Unsurprisingly the conversation turns to "pressure", which has surely ratcheted up a few units in the Abramovich era. "I think it's the same," responds Ranieri. "When you start to be a manager you know that the pressure is a lot. Now when you have the right balance you start to live with this pressure." The right balance for him, despite his avowed passion for antiques (his wife owns two shops) is to live and breathe football. "I like other things, but in this month I like to watch tapes of football," he says. "I'm a lucky man because I love my job. For me it is not my job, it is my life."
It is undoubtedly a big month for Chelsea. Qualification into the knock-out stages of the Champions' League has all but been secured while after today Manchester United coming calling. Games which may shape Ranieri's season and, perhaps, his future. He will take it all in his stride. "My philosophy is the same as before. I want to win, I want to win, I want to win," he says.
Other things have been altered. "Last season we did not buy any players.

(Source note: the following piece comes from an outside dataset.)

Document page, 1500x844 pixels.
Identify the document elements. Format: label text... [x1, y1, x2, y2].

This season we buy 10 or 11 players and change everything. Now we are working to build a good team. I know that Roman Abramovich wants to put Chelsea at a high level like Milan or Real Madrid."

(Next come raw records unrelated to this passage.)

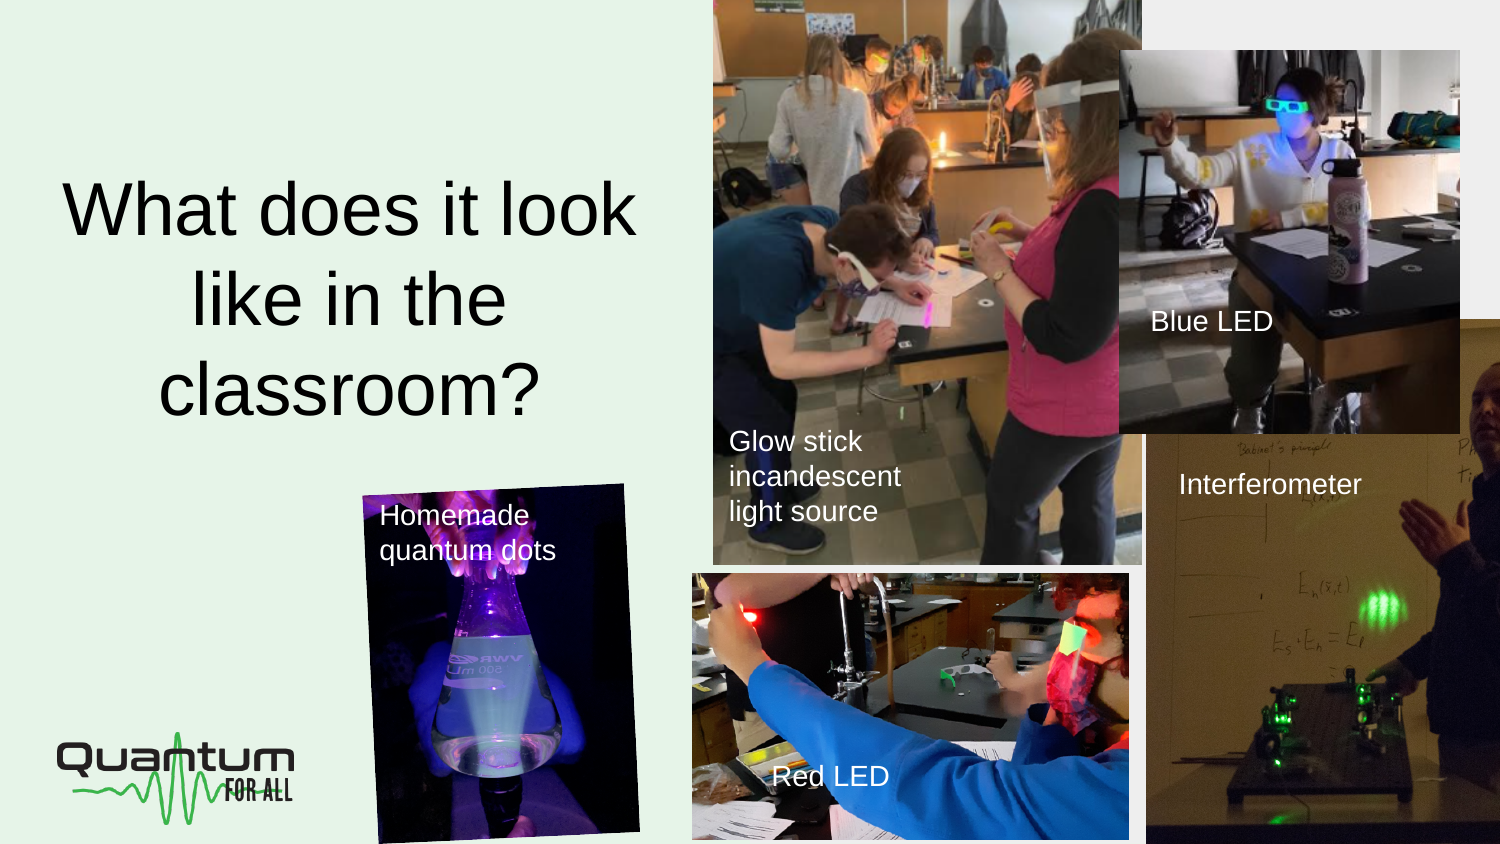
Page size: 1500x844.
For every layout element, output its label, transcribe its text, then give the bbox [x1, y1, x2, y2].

picture [691, 573, 1129, 840]
title What does it look like in the classroom? [18, 244, 682, 446]
picture [713, 0, 1500, 844]
picture [326, 484, 676, 844]
text_box Homemade quantum dots [364, 488, 619, 531]
picture [51, 724, 300, 830]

Mention of Madrid reveals how Abramovich operates, according to Ranieri. "I said to Mr Abramovich that Real Madrid are one of the best teams in the world and they have a great player and everything goes around him, and this man is Claude Makelele. I would like to buy him. For me Real Madrid was Claude Makelele."
And so Chelsea bought him. The club's billionaire owner, Ranieri maintains, has been supportive in other ways. "He is a good man and always comes into the dressing room after a match," Ranieri explains. "Always he is smiling. After losing against Arsenal he was fantastic. I had said to him that it is important when we lose that he stays with us. When we lost against Besiktas and against Arsenal he was the first in the dressing room and we all appreciated that."

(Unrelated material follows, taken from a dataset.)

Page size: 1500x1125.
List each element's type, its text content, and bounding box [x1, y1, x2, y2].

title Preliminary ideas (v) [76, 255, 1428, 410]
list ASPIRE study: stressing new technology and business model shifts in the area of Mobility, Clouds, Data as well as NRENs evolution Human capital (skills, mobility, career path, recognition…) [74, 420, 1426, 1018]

Now Ranieri wants the spending to stop for a while. He says, unconvincingly, that there will be no new arrivals in January. The Tinkerman wants the squad he has to gel. "I have 25 players now, please," he says when questioned. "What do you want... do you want my blood? No, no, no more players."
On the subject of new players, the acquisition of one of his most recent - Damien Duff - leads to an explanation of Ranieri's footballing beliefs. "For the Tinkerman, he is right," - because the brilliant young Irishman can play anywhere across the midfield or up front. This philosophy is, Ranieri offers, an Italian-Spanish-English hybrid of the Dutch concept of Total Football. He is "an Italian manager and they are always looking around the world at how other teams are playing". An immediate, domestic influence was the Milan of the early Nineties and Arrigo Sacchi, who did much to dispel the catenaccio approach of the Italians although, further back, Ranieri expounds enthusiastically of the Dutch national team of Rinus Michels. "It was crazy with the tapes - I knew all the movements they made across the pitch," he says.
Ranieri will duel with another eternal enthusiast today - Sir Bobby Robson - and is "curious" to see how his players respond after their midweek triumph. "I like him because he is full of enthusiasm and is fantastic. I would love to be like him." Still working at 70? "I hope, I don't know. I like the pressure. I feel alive," he says. Never more so than now.